My stock market investments include some dividend growth stocks and mostly Vanguard mutual funds, including the subject of our first post – VTSAX.

Bogleheads, or big fans of Vanguard and their founder Jack Bogle, absolutely LOVE VTSAX (and the ETF cousin VTI). What’s not to love?

Invest in the total market for just 0.04% each year. That’s four bucks on ten grand!

It’s based on an index created at the University of Chicago’s Booth School of Business – learn all about it:

The Mutual Fund That Ate Wall Street—Based on an Index Few People Know About [The Wall Street Journal] – “That fund is the $1.3 trillion (yes, trillion, including all share classes) Vanguard Total Stock Market Index Fund (VTSAX) and its exchange-traded-fund shares. The fund, from Vanguard Group, now accounts for 10% of all assets in U.S. stock mutual funds and ETFs in the market, according to Morningstar Inc. No other mutual fund or ETF comes close to it in asset size. The next largest is an $821 billion Vanguard S&P 500 index fund. The paradox is that this biggest beast among funds is tied to the most unassuming of stock indexes—the CRSP U.S. Total Market Index, developed at the University of Chicago’s Booth School of Business.”

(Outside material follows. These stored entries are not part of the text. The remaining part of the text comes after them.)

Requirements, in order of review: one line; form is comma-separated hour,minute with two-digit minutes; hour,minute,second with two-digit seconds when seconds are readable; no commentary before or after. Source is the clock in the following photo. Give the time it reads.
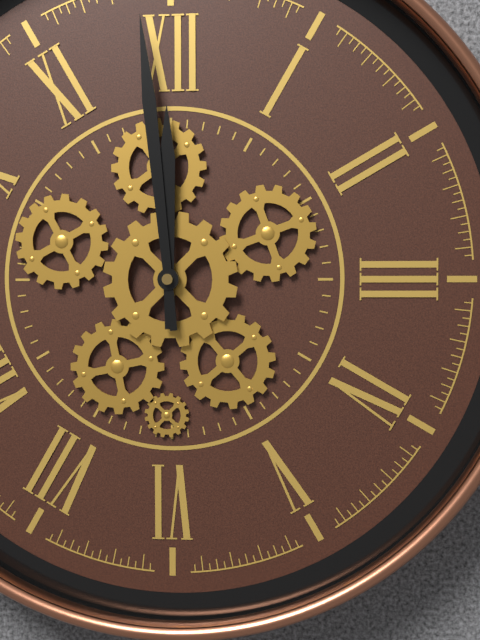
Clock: 11,59
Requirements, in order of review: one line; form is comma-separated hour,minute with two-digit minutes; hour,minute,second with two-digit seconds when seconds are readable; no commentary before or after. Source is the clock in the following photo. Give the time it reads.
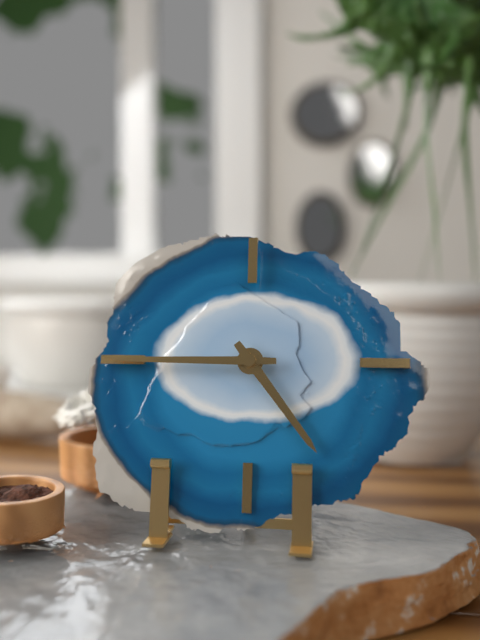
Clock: 4,45
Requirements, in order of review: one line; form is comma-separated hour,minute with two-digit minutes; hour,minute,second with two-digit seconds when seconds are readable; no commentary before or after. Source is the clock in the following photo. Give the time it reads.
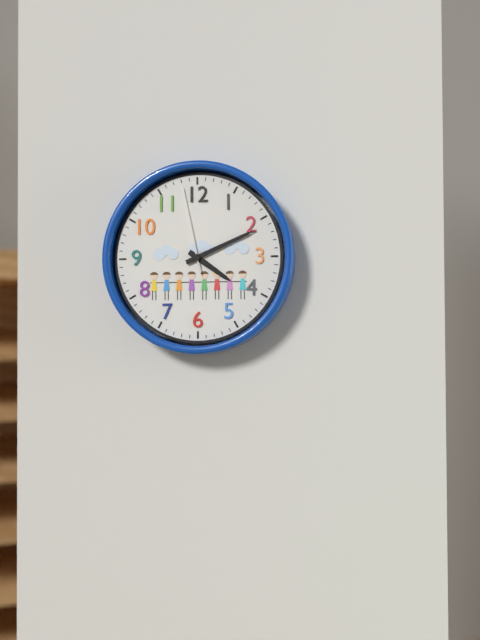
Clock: 4,11,58
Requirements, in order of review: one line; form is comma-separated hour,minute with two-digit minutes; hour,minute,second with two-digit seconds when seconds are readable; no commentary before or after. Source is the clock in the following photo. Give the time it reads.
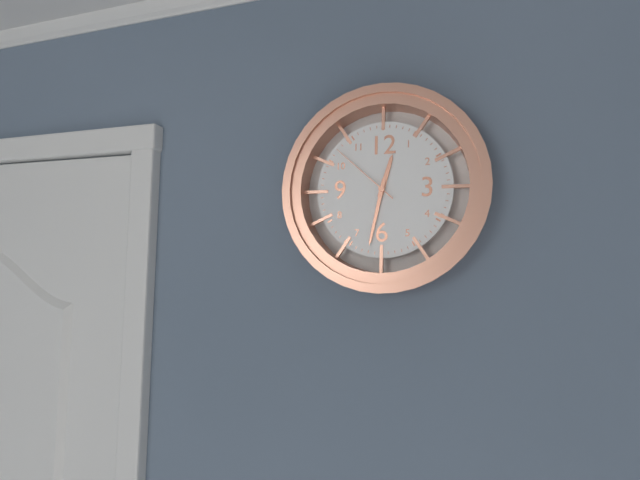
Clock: 12,32,52
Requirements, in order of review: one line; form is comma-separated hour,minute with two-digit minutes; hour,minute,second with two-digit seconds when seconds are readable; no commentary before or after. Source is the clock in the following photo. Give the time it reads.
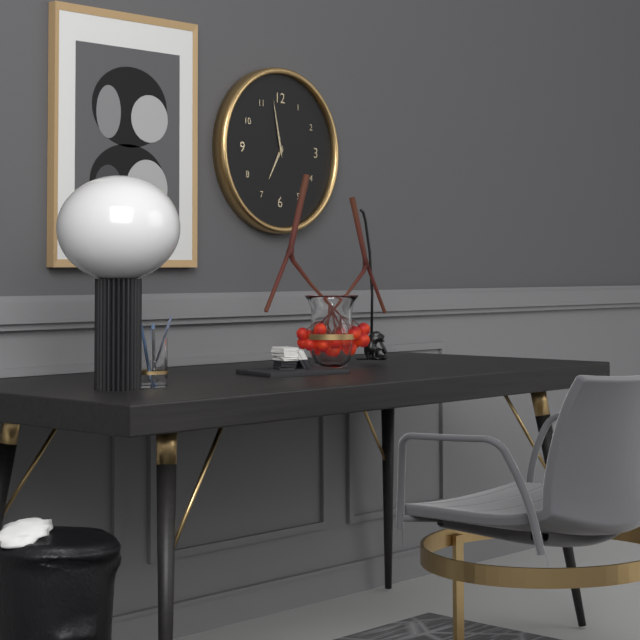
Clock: 6,58
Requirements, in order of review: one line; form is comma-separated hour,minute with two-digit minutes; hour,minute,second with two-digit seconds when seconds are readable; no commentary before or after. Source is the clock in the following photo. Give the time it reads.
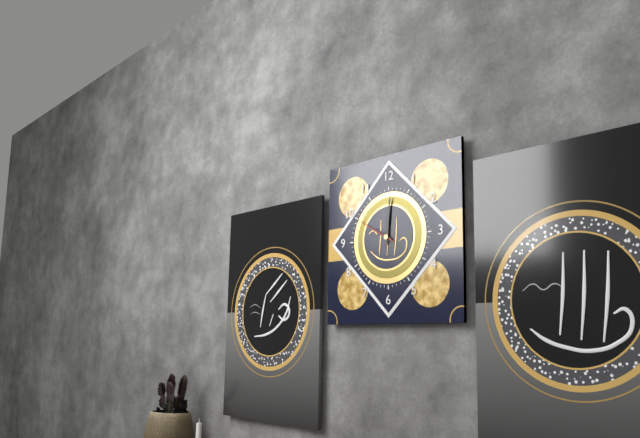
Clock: 10,01
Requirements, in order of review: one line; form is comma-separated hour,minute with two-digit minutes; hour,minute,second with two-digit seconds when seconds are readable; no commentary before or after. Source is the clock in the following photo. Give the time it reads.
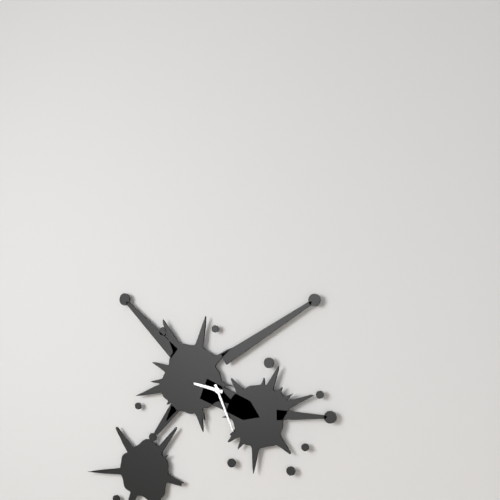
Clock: 9,26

Ex-Car Salesman Tells All: How To Beat The Auto Dealerships At Their Own Game [Money Under 30] – “When you want to beat car dealerships at their own game, you need to be prepared, understand the true value of what you’re buying, and skip all the extras they try to get you to buy.”

Finally, a useful little plugin to find out if a brand on Amazon is actually Amazon itself – courtesy of our very own J.D. Roth (not that he made it, but that he found it) – Amazon Brand Detector.

This one has nothing to do with money but carries lessons everyone should use in their life about learning lessons in private, pride, and how if you don’t then you might have to pay a terrible cost in public:

We Only Ever Talk About the Third Attack on Pearl Harbor [But What For?] – “As he had hoped for when his small force set sail, 24 hours off of Oahu thick weather greeted him with conditions that made it unlikely a defending fleet could detect him before it was too late. As darkness fell the night before, his fleet began its approach, charging full speed towards the unaware island, running with lights off and in radio silence amongst rain squalls, low clouds, and strong wind. Pitching in the heavy seas, the admiral held his planes until just before dawn when they were 60 miles offshore. Then, while still in complete darkness, 152 planes took off. Just as the new day’s sunlight was finally hitting the island, the planes emerged from the clouds to find the world’s greatest naval base helplessly asleep beneath them.”